Disable basic auth for function app & staging slot

Question

I have a function app with staging slot with the following settings:

Basic Authentication : Off

How do I set this for function app and staging slot via bicep?

Answer 1

I agree to the comment and this SO Thread answer by @GordonBy

I followed this MS Document1 bicep code for setting Policies-Ftp to false and this MS Document2 bicep code for setting Policy-scm to false.

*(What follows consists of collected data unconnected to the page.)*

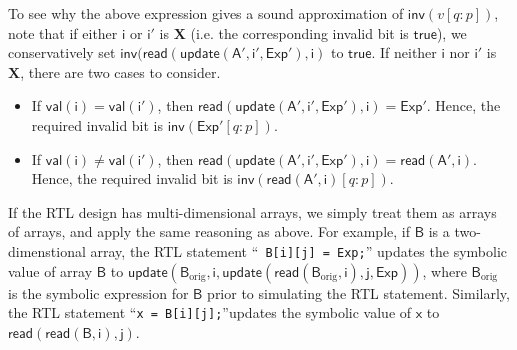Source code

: \documentclass{llncs}
\newcommand{\val}{\ensuremath{\mathsf{val}}}
\newcommand{\inv}{\ensuremath{\mathsf{inv}}}
\newcommand{\true}{\ensuremath{\mathsf{true}}}
\newcommand{\arread}{\ensuremath{\mathsf{read}}}
\newcommand{\arupdate}{\ensuremath{\mathsf{update}}}
\begin{document}
To see why the above expression gives a sound approximation of
${\inv}(v[q:p])$, note that if either $\mathsf{i}$ or $\mathsf{i}'$ is
$\mathbf{X}$ (i.e. the corresponding invalid bit is ${\true}$), we
conservatively set ${\inv}({\arread}({\arupdate}(\mathsf{A}',
\mathsf{i}', \mathsf{Exp}'), \mathsf{i})$ to $\true$.  If neither
$\mathsf{i}$ nor $\mathsf{i}'$ is $\mathbf{X}$, there are two cases to
consider.
\begin{itemize}
\item If ${\val}(\mathsf{i}) = {\val}(\mathsf{i}')$, then
  ${\arread}({\arupdate}(\mathsf{A}', \mathsf{i}', \mathsf{Exp}'),
  \mathsf{i}) = \mathsf{Exp}'$.  Hence, the required invalid bit is
  ${\inv}(\mathsf{Exp}'[q:p])$.
\item If ${\val(\mathsf{i})} \ne {\val}(\mathsf{i}')$, then
  ${\arread}({\arupdate}(\mathsf{A}', \mathsf{i}', \mathsf{Exp}'),
  \mathsf{i}) = {\arread}(\mathsf{A}', \mathsf{i})$. Hence, the
  required invalid bit is ${\inv}({\arread}(\mathsf{A}',
  \mathsf{i})[q:p])$.
\end{itemize}
If the RTL design has multi-dimensional arrays, we simply treat them as arrays of
arrays, and apply the same reasoning as above.  For example, if
$\mathsf{B}$ is a two-dimenstional array, the RTL statement ``{\tt
  B[i][j] = Exp;}'' updates the symbolic value of array $\mathsf{B}$
to ${\arupdate}(\mathsf{B}_{\text{orig}}, \mathsf{i},
{\arupdate}({\arread}(\mathsf{B}_{\text{orig}}, \mathsf{i}),
\mathsf{j}, \mathsf{Exp}))$, where $\mathsf{B}_{\text{orig}}$ is the
symbolic expression for $\mathsf{B}$ prior to simulating the RTL statement.
Similarly, the RTL statement ``{\tt x = B[i][j];}''updates the
symbolic value of $\mathsf{x}$ to ${\arread}({\arread}(\mathsf{B}, \mathsf{i}), \mathsf{j})$.
\end{document}
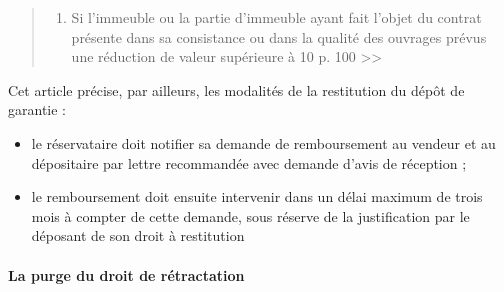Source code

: \begin{enumerate}
\begin{itemize}
\begin{quote}
{\begin{enumerate}[label=\alph*)]
										\item Si l'immeuble ou la partie d'immeuble ayant fait l'objet du contrat présente dans sa consistance ou dans la qualité des ouvrages prévus une réduction de valeur supérieure à 10 p. 100 >>
									\end{enumerate}}
								\end{quote}

								Cet article précise, par ailleurs, les modalités de la restitution du dépôt de garantie :
								\begin{itemize}
									\item le réservataire doit notifier sa demande de remboursement au vendeur et au dépositaire par lettre recommandée avec demande d'avis de réception ;
									\item le remboursement doit ensuite intervenir dans un délai maximum de trois mois à compter de cette demande, sous réserve de la justification par le déposant de son droit à restitution
								\end{itemize}
						\end{itemize}
					\end{enumerate}

			\paragraph{La purge du droit de rétractation}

My Bicep Code referred from this Blog to Deploy Function app with Basic Authentication set to off:-

param appName string
param location string = resourceGroup().location

// storage accounts must be between 3 and 24 characters in length and use numbers and lower-case letters only
var storageAccountName = '${substring(appName,0,10)}${uniqueString(resourceGroup().id)}' 
var hostingPlanName = '${appName}${uniqueString(resourceGroup().id)}'
var appInsightsName = '${appName}${uniqueString(resourceGroup().id)}'
var functionAppName = appName

resource storageAccount 'Microsoft.Storage/storageAccounts@2019-06-01' = {
  name: storageAccountName
  location: location
  kind: 'StorageV2'
  sku: {
    name: 'Standard_LRS'
    
  }
}

resource appInsights 'Microsoft.Insights/components@2020-02-02-preview' = {
  name: appInsightsName
  location: location
  kind: 'web'
  properties: { 
    Application_Type: 'web'
    publicNetworkAccessForIngestion: 'Enabled'
    publicNetworkAccessForQuery: 'Enabled'
  }
  tags: {
    // circular dependency means we can't reference functionApp directly  /subscriptions/<subscriptionId>/resourceGroups/<rg-name>/providers/Microsoft.Web/sites/<appName>"
     'hidden-link:/subscriptions/${subscription().id}/resourceGroups/${resourceGroup().name}/providers/Microsoft.Web/sites/${functionAppName}': 'Resource'
  }
}

resource hostingPlan 'Microsoft.Web/serverfarms@2020-10-01' = {
  name: hostingPlanName
  location: location
  sku: {
    name: 'Y1' 
    tier: 'Dynamic'
  }
}

resource functionApp 'Microsoft.Web/sites@2020-06-01' = {
  name: functionAppName
  location: location
  kind: 'functionapp'
  properties: {
    httpsOnly: true

    serverFarmId: hostingPlan.id
    clientAffinityEnabled: true
    siteConfig: {
      appSettings: [
        {
          name: 'APPINSIGHTS_INSTRUMENTATIONKEY'
          value: appInsights.properties.InstrumentationKey
        }
        {
          name: 'AzureWebJobsStorage'
          value: 'DefaultEndpointsProtocol=https;AccountName=${storageAccount.name};EndpointSuffix=${environment().suffixes.storage};AccountKey=${listKeys(storageAccount.id, storageAccount.apiVersion).keys[0].value}'
        }
        {
          name: 'FUNCTIONS_EXTENSION_VERSION'
          value: '~3'
        }
        {
          name: 'FUNCTIONS_WORKER_RUNTIME'
          value: 'dotnet'
        }
        {
          name: 'WEBSITE_CONTENTAZUREFILECONNECTIONSTRING'
          value: 'DefaultEndpointsProtocol=https;AccountName=${storageAccount.name};EndpointSuffix=${environment().suffixes.storage};AccountKey=${listKeys(storageAccount.id, storageAccount.apiVersion).keys[0].value}'
        }
        // WEBSITE_CONTENTSHARE will also be auto-generated - https://docs.microsoft.com/en-us/azure/azure-functions/functions-app-settings#website_contentshare
        // WEBSITE_RUN_FROM_PACKAGE will be set to 1 by func azure functionapp publish
      ]
    
    }
  }
}

resource functionapp 'Microsoft.Web/sites/config@2022-03-01' = {
  name: 'authsettings'
  kind: 'string'
  parent: functionApp
  properties: {
    enabled: false
  }
}

resource ftpAuth 'Microsoft.Web/sites/basicPublishingCredentialsPolicies@2022-03-01' = {
  name: 'ftp'
  kind: 'string'
  parent: functionApp
  properties: {
    allow: false
  }
}

resource scmAuth 'Microsoft.Web/sites/basicPublishingCredentialsPolicies@2022-03-01' = {
  name: 'scm'
  kind: 'string'
  parent: functionApp
  properties: {
    allow: false
  }
}

Output:-

Function app Deployed, and Basic Authentication is set to off.